Can 2D-classification systamatically misalign particles?

ravi123sonani · October 22, 2021, 9:24pm

Hi,
I am new to cryoEM and analysing my first dataset. My proein complex contain two proteins, protein-A forms tetrameric core and protein-B binds to core (either one/two copies only, not sure). Iniital 2D classes shows heterogenous population of mainly two types of particles, 1) tetrameric core of protein-A with single bound copy of protein-B and 2) tetrameric core of protein-A with two bound copies of protein-B (see attached representative 2D class images).
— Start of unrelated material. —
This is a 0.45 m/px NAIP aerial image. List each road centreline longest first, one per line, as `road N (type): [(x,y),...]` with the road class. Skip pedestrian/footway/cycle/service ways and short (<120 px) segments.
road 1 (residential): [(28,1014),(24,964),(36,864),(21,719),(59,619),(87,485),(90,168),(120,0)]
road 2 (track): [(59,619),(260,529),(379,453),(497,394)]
My question is for type-2 particles. Is it possible that class-2 particles may be appeared due to simply mis-alignment of class-1 particles, meaning that they are aligned by core but just other way around and appearance of second copy of B in class-2 is simply artifacts due to misalignment. I am asking this question becasue I am not much aware if 2D classification job (program) of cryoSPARC can make such systamatic error? Or such error by programe is rather not possible and presence of two copy of protein-B can be considered as a real-event?
The comment from dev/experienced-users will be appreciated. Thank you!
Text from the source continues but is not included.